Author and milieu. Beyond the sobriquet Qīngxū jūshì the author is otherwise unknown. The text was held in manuscript by two Sūzhōu literati (Xià, Lín èrjūn 夏林二君) who showed it to 龔泰 Gōng Tài (sobriquet Yīzhǐ jūshì 一止居士 of Kēshān 柯山, secondary name 瑞麟生父 Ruìlín shēngfù) when Gōng was visiting Sūzhōu in the winter of dīnghài 1647. Gōng — at the time 75 suì — found the manuscript so apt to his own newly-deepened devotional practice (the autobiographical preface narrates losing his father in childhood, a long career of trade in Tiānjīn, encounter with a míngshī 明師 who taught him the discipline of fasting and precepts as a bàomǔ “repaying mother” practice, and decision to publish the manuscript as merit-making) that he funded the printing. The publishing colophon is dated 順治戊子端月朔日 = 1648 first-month first-day (Shùnzhì 5/1/1, Western calendar 1648-01-25). The printing thus marks an early-Qīng (Manchu-conquest era) lay-Buddhist devotional act, recovering a Míng-period manuscript.

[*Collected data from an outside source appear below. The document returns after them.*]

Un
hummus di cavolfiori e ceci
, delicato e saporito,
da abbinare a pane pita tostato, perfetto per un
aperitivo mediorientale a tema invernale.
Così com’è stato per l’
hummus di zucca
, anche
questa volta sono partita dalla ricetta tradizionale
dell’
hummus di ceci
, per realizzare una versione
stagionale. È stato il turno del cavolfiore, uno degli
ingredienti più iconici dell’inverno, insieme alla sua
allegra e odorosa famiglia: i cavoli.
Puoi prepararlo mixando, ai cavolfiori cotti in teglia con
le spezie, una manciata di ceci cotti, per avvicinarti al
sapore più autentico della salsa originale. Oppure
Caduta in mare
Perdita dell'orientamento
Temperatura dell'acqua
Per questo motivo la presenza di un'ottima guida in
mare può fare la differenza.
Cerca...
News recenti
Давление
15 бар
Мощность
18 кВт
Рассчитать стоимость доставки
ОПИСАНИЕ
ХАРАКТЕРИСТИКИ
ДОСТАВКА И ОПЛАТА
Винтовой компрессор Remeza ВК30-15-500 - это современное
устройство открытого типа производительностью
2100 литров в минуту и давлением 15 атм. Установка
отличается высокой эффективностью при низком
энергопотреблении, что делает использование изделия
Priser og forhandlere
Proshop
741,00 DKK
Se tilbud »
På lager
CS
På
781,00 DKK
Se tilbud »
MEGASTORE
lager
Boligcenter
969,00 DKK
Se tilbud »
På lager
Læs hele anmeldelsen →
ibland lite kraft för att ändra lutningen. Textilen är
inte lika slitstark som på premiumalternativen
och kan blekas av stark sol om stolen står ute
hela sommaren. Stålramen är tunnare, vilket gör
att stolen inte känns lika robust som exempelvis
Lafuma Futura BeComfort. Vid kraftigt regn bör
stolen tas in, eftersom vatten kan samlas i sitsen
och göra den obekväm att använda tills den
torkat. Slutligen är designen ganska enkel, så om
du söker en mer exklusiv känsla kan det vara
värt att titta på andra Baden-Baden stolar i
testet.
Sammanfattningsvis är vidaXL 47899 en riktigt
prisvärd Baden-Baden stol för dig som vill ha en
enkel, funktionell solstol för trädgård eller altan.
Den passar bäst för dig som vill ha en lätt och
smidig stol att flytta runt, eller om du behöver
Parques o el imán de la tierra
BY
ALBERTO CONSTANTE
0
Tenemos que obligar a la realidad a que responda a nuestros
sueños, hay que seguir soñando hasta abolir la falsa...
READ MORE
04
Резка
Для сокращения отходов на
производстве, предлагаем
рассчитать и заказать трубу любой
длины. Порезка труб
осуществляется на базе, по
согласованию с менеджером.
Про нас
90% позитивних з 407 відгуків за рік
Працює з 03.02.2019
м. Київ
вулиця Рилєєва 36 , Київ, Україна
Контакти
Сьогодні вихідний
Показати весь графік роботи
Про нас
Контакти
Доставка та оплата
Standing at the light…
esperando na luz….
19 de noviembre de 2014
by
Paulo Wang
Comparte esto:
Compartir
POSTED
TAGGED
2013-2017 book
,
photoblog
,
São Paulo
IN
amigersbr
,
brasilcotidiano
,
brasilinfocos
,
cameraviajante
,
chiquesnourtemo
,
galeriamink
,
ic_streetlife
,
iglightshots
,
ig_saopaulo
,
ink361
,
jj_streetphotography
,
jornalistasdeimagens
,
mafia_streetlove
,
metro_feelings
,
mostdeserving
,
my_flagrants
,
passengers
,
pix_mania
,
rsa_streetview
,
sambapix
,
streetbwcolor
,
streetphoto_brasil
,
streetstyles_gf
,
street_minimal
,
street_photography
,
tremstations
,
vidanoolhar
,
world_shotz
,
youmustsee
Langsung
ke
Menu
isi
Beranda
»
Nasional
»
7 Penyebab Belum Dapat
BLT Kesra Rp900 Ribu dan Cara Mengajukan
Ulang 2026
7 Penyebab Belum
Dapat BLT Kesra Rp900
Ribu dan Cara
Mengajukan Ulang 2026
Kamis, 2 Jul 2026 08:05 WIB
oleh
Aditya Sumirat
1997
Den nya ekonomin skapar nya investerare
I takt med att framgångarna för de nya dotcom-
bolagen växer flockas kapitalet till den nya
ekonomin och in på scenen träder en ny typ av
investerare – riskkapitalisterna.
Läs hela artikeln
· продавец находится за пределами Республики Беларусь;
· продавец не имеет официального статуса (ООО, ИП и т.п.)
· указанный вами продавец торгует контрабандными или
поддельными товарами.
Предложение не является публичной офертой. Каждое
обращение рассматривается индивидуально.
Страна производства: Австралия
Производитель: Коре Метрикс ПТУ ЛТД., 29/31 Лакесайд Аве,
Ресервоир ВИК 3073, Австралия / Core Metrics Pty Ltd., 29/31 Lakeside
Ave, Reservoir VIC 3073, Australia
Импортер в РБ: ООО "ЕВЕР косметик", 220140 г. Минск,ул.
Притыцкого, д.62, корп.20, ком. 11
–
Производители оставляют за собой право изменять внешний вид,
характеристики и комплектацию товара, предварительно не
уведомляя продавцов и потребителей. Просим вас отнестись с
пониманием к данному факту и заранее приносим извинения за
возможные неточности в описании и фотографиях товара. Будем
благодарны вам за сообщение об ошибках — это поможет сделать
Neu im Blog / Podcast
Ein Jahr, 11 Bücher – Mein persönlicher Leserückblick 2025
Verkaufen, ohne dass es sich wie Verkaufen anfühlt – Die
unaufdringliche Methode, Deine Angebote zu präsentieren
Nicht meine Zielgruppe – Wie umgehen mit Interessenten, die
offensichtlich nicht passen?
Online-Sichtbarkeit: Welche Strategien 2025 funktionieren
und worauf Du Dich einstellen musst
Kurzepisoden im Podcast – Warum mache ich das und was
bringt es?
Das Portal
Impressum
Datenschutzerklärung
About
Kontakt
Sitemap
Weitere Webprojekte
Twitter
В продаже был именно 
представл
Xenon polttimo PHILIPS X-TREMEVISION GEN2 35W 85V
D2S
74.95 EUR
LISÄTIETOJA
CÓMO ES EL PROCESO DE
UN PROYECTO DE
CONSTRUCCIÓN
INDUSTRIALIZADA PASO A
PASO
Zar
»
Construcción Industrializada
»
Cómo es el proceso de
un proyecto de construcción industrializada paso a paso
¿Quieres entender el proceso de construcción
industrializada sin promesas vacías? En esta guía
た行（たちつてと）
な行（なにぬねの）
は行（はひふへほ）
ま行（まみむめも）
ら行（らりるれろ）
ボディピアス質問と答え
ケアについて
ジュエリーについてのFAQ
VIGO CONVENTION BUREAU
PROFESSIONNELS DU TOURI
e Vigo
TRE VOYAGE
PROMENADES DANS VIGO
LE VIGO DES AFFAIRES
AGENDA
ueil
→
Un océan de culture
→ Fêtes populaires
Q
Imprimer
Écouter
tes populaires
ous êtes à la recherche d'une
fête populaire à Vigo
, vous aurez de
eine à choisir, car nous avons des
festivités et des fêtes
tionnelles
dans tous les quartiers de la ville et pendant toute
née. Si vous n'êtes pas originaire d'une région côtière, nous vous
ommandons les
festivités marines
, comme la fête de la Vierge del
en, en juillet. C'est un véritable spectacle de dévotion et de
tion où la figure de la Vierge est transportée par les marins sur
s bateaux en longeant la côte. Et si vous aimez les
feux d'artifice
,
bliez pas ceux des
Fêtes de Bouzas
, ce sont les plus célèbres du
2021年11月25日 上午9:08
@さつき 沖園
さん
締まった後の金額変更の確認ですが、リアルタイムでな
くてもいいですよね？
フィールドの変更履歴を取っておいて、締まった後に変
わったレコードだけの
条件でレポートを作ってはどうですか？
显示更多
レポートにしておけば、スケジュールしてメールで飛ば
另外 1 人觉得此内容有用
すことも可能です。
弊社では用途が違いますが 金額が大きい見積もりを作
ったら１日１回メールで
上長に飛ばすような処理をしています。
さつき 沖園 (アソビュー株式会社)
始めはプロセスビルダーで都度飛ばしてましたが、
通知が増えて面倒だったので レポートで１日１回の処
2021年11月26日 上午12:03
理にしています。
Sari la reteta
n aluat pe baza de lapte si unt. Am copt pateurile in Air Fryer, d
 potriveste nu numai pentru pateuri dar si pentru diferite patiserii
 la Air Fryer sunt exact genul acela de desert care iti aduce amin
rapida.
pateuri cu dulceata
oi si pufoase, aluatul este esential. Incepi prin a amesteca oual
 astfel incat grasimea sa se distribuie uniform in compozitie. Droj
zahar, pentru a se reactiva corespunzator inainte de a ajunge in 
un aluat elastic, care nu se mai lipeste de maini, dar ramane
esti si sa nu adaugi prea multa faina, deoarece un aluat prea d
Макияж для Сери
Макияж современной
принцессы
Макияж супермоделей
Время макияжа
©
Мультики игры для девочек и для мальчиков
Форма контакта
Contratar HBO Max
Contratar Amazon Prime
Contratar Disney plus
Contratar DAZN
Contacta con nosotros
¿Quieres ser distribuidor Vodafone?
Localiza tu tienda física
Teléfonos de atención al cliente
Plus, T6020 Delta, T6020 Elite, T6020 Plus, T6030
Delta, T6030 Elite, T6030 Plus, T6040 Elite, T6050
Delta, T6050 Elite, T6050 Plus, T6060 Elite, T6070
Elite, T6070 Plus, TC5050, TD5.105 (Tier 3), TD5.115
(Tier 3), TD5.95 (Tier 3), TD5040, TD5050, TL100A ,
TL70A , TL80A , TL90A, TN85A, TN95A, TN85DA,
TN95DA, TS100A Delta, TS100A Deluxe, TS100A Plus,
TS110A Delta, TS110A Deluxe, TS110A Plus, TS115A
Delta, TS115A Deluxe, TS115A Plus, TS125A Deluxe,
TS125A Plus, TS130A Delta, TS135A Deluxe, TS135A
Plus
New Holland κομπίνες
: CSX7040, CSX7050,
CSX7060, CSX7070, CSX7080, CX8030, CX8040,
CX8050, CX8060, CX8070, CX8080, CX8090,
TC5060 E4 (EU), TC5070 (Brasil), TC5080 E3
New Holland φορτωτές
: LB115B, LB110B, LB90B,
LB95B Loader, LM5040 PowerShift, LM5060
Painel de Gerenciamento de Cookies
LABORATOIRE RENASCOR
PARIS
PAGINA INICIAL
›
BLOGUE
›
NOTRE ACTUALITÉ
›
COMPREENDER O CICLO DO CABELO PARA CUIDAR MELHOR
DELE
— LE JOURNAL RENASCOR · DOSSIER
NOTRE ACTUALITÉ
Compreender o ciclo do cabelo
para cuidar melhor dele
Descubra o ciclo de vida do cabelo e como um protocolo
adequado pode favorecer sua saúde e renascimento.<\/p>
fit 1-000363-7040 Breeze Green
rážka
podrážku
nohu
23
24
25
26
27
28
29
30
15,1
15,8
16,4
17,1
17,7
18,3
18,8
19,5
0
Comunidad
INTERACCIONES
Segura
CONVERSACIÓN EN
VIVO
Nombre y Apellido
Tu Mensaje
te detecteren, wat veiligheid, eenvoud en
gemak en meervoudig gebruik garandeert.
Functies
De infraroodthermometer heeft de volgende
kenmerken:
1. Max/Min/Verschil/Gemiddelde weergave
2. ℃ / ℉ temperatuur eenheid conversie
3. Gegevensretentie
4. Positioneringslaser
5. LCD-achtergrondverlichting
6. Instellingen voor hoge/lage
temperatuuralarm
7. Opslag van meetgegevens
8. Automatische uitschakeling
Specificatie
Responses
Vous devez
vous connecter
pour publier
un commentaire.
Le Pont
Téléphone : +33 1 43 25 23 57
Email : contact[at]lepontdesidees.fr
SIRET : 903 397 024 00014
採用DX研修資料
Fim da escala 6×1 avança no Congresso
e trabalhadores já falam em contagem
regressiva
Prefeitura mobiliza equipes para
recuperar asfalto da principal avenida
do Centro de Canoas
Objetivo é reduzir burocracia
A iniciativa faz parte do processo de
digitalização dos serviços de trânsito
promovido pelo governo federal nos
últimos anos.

Form. Each section (分) of the sūtra is presented in three layers: (a) a four-line seven-character verse epitome (jiē 偈) of the section, framed in the manner of a popular bǎojuàn 寶卷 chapter-couplet; (b) the sūtra text proper; (c) a prose annotation in vernacular-leaning literary Chinese. The doctrinal idiom is broadly Chán with Pure-Land cadences: the recurring contrast is between zhèngniàn 正念 (right-mindfulness) and kōng guò chūnqiū 空過春秋 (“frittering away the seasons”), aimed at “those who recite this sūtra daily but only count their tally of recitations” (i.e., a critique of mechanical recitation in favor of inwardness).

Translations and research

No substantial dedicated secondary literature located.

Other points of interest

The work is a noteworthy specimen of late-Míng / early-Qīng bǎojuàn-influenced vernacular Buddhist commentary, a genre in which scholastic Sanskrit-derived terminology yields to four-syllable rhythmic prose and seven-syllable rhymed verse aimed at oral performance and lay reading. The chapter-by-chapter verse-prose-annotation triptych anticipates the format of late-Míng bǎojuàn and Qīng-period lay devotional editions. The publishing context (Manchu-conquest year 1648, Sūzhōu literati, autobiographical filial-piety preface) is itself a small social-history document of how Buddhist printing functioned as a survival strategy and merit-making program for Jiāngnán literati in the dynastic transition.